Simply titled “The Reunion,” Curb’s third episode finds Larry bringing the idea to Jerry Seinfeld, Jason Alexander, Julia Louis-Dreyfus and Michael Richards individually, causing minor faux pas with two of his former cast members and nearly upending the entire project when he curses out a chief NBC executive for offering him nosebleed --instead of courtside -- Lakers tickets.

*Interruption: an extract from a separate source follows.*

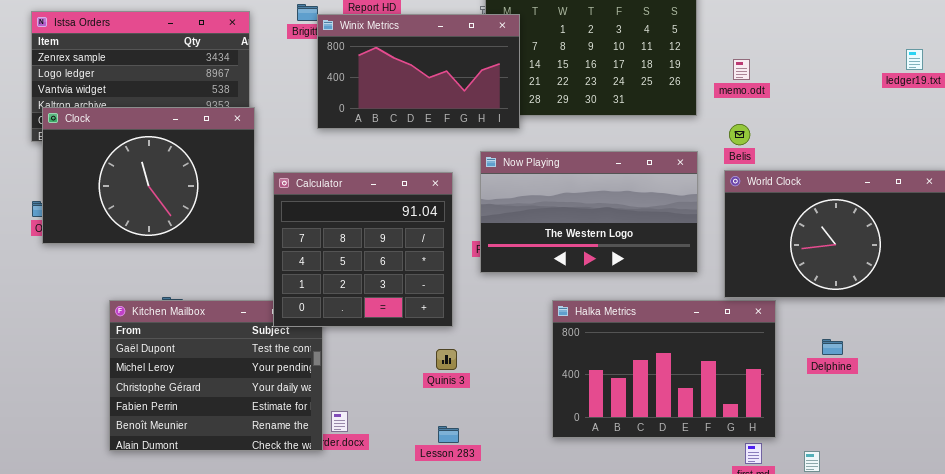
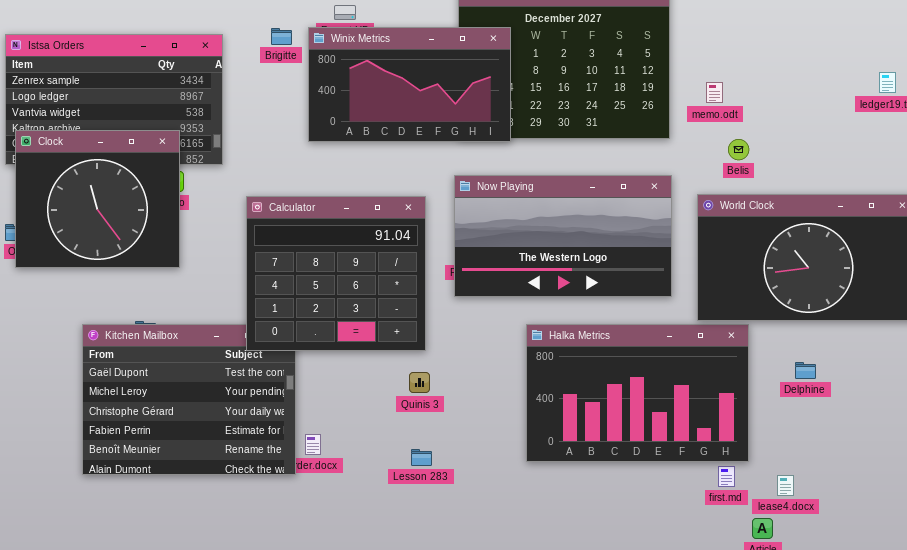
Winix Metrics: [317,14,520,129] -> [308,27,511,142], moved
Clock: [42,107,255,244] -> [15,130,180,268], resized
Belis: [729,124,750,145] -> [728,139,749,160], moved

Seinfeld uses his part to decry the very idea of reunion shows as saccharine, pandering and unnecessary, a self-reflexive implication that this unique spin on the comeback episode -- a reunion show about the making of a reunion show, how Seinfeldian indeed -- will break the maudlin mold. Alexander, meanwhile, uses his lunch meeting with Larry to suggest that maybe a tribute show could correct the lousy finale of the series, an episode which, more than any other, anticipates Curb Your Enthusiasm’s uncomfortable masochism.

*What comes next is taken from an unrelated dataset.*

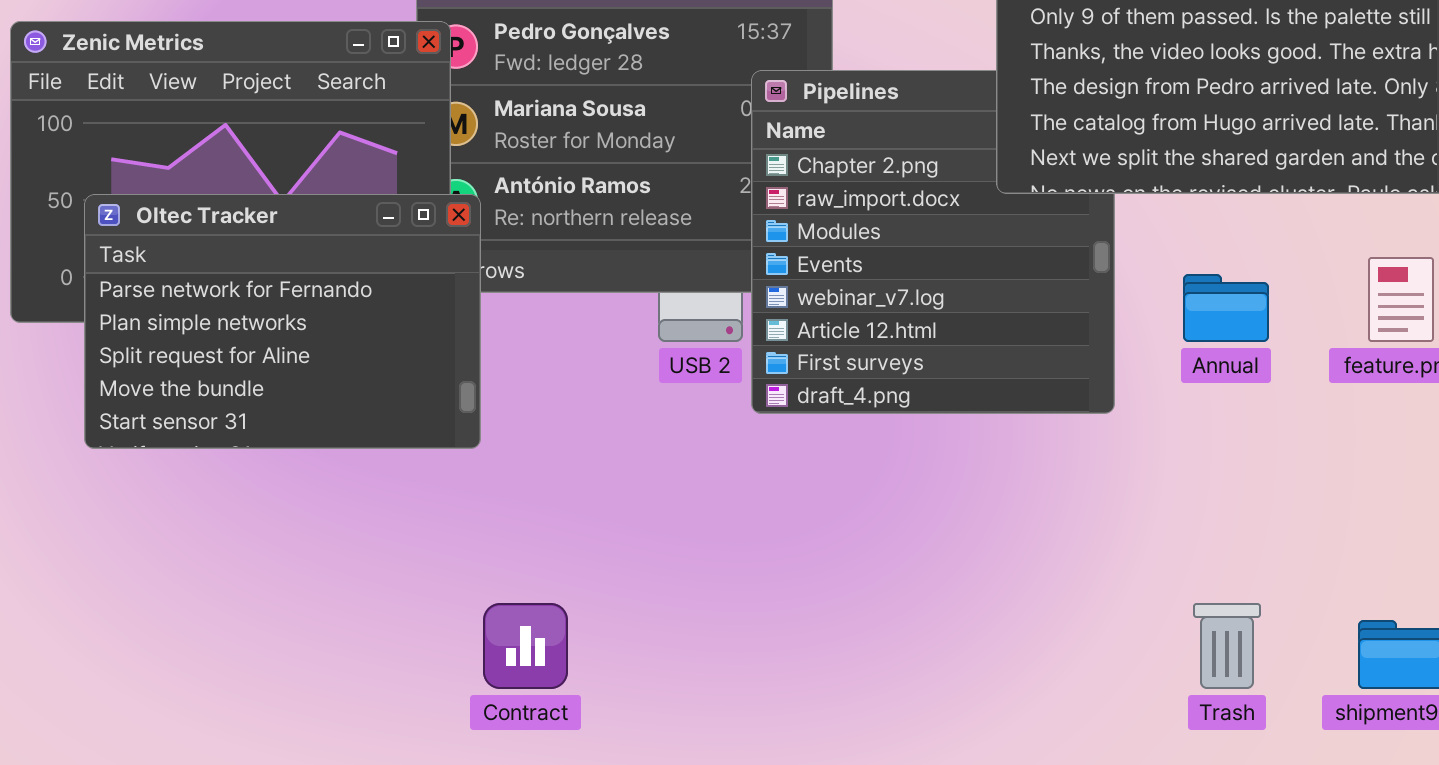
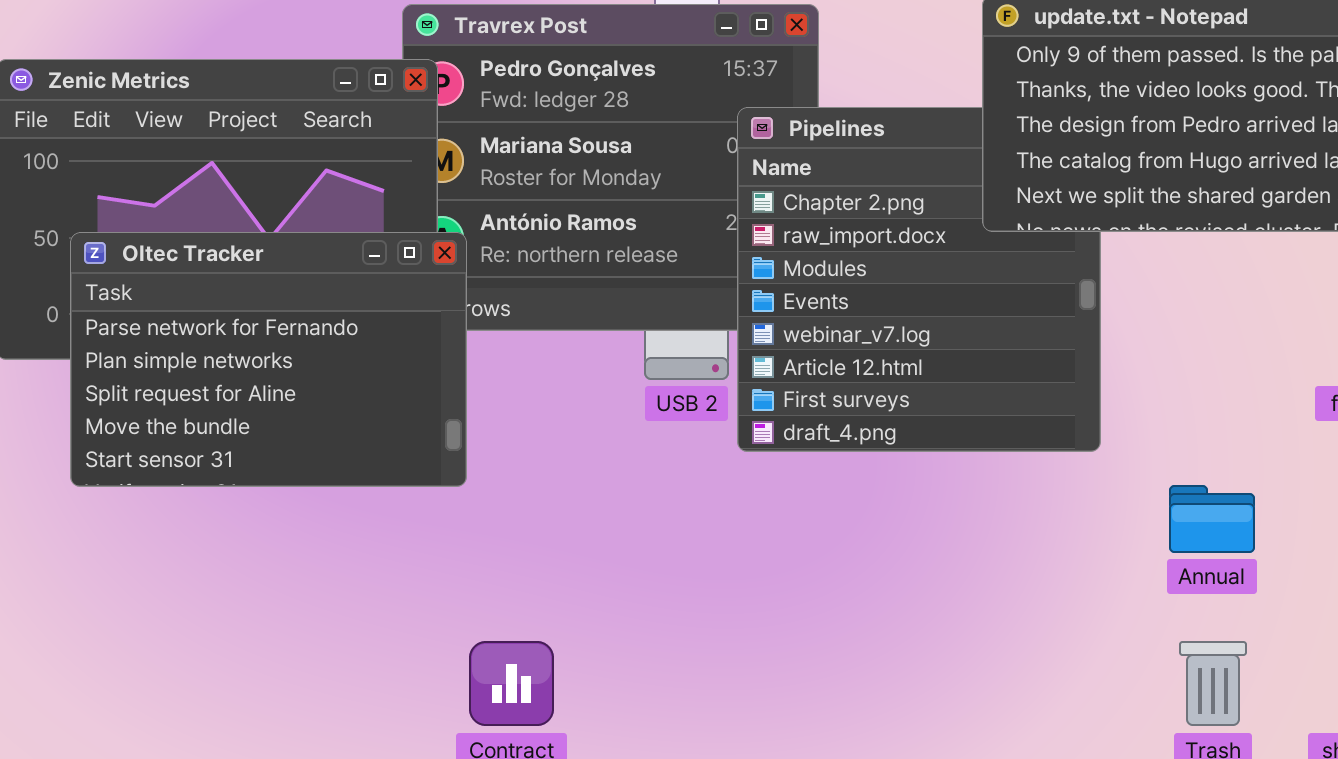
Annual: [1183,274,1269,342] -> [1169,485,1255,553], moved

Seinfeld, you’ll recall, had a rather self-flagellating culmination that took its quartet of self-absorbed Manhattanites to task for nine seasons of petty and passive cruelty -– after almost killing them all in a near plane crash. The same kind of conclusion might be assembled for David’s character when he finally retires Curb.

If the three two shows in Season Seven are any indication, the list of people for Larry to offend is far from complete. In fact, it might be getting more shockingly funny than ever.

John Thomason is a freelance writer based in South Florida.

Curb Your Enthusiasm airs at 9 p.m. Sundays on HBO.